Le président se gratta le cou, puis saisit son téléphone, pour demander à ce que l'on convoque en urgence le conseil de sécurité de l'ONU.

Les dirigeants chinois, russe, français et anglais se réunirent sur invitation du président américain. Contrairement aux idées reçues les chefs d’États russe et chinois entretenaient une relation très conviviale avec leur homologue américain.

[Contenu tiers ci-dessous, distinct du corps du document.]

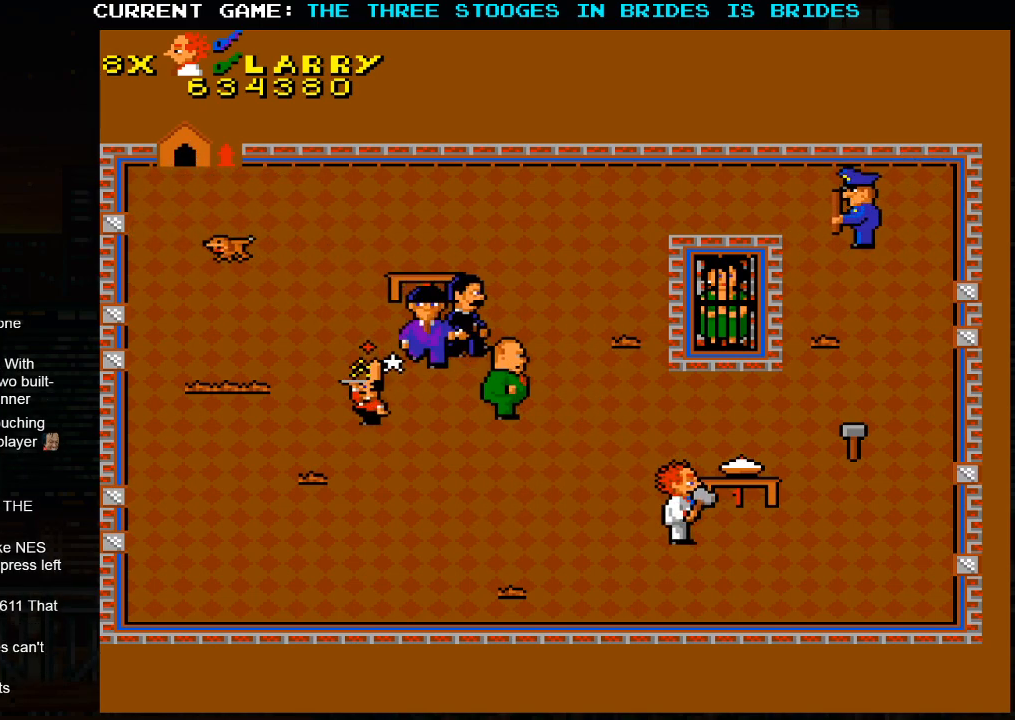
{"dt_ms": 500, "buttons": [], "left_stick": "right", "events": [[250, "left_stick", "down-right"], [450, "left_stick", "right"]]}
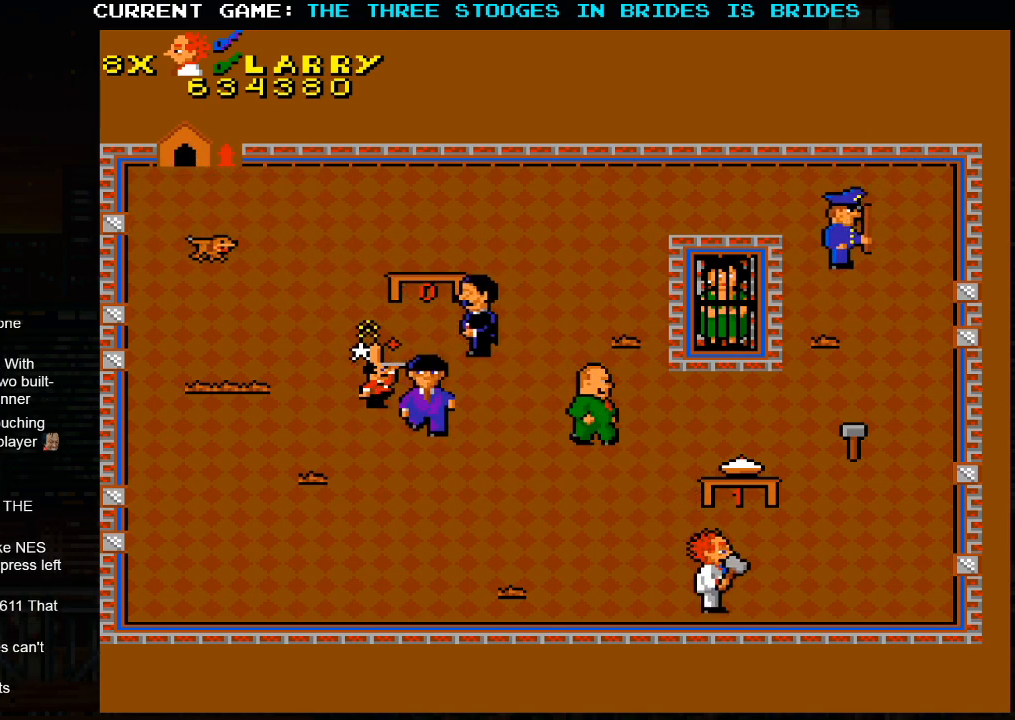
{"dt_ms": 500, "buttons": [], "left_stick": "center", "events": [[200, "left_stick", "center"]]}
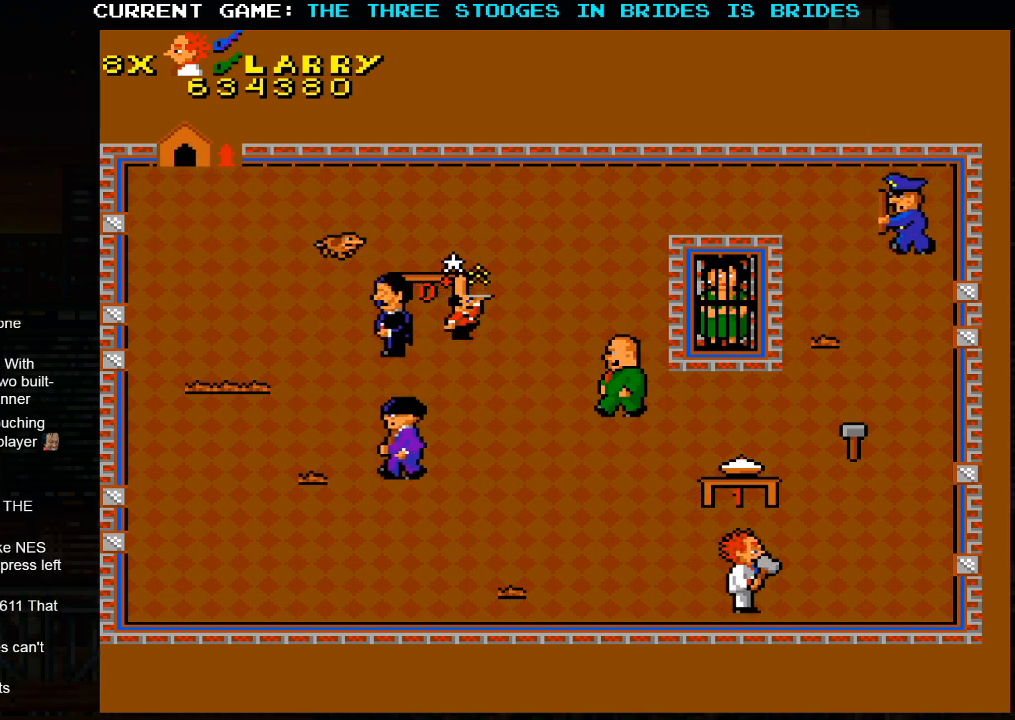
{"dt_ms": 500, "buttons": [], "left_stick": "center", "events": []}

Ils se tutoyaient et s'appelaient par leurs prénoms. Comme toujours l'ambiance était plutôt décontractée pour une réunion au sommet.
« Dis-moi, tu as bien reçu mes travers de porc et mon magret ? » dit Ron à Xintao en prenant l'accent français et en lui tapant amicalement l'épaule.
« Tu as terrorisé tous mes paysans avec tes conneries!
- 13 000 cadavres de cochons et 1000 de canards dans les eaux du Huangpu. Ça en fait du canard laqué et du porc au caramel ! » ajouta l'Américain en passant derrière le Russe.
« Je pensais que c'était Petrov. Du coup, je lui ai balancé un de mes satellites dans l'Oural.
- Enfoiré de niakwé ! C'était toi alors la fameuse météorite à Tcheliabinsk ! J'ai cru que c'était ce salopard de Ron ! » s'esclaffa Petrov. 
« J'aurais du m'en douter. Les chats venus de l'espace, du Petrov tout craché. T'as bien failli m'avoir comme avec cette histoire à Roswell. »
Tous se regardèrent et explosèrent de rire. Quand le silence fut revenu le président américain interrogea ses compères : « Non, sérieusement les mecs c'est qui ? »
A nouveau, ils se dévisagèrent les uns les autres à la recherches d'un rictus mal dissimulé mais tous restèrent sérieux à la plus grande surprise de Ron. Il se passa la main sur le visage en secouant la tête : « Et merde... »



FIN...Peut-être...


 
1 Outil de détection expérimental, la version évoluée du détecteur de mensonges, le fameux P300. Protocole utilisant un système électroencéphalogrammes, des courants électriques prélevés par électrodes à la surface du cuir chevelu, qui varient en fonction de l'activité du cerveau. Activité qui se traduit par un signal caractéristique lorsque le sujet reconnaît un visage, un lieu, un objet ou nom. 

2 Domain Awareness System : Logiciel de lutte antiterroriste qui associe un système d’analyses en temps réel aux images de vidéosurveillance de la ville émanant de cameras et drones volants, dans le but d’identifier des menaces potentielles.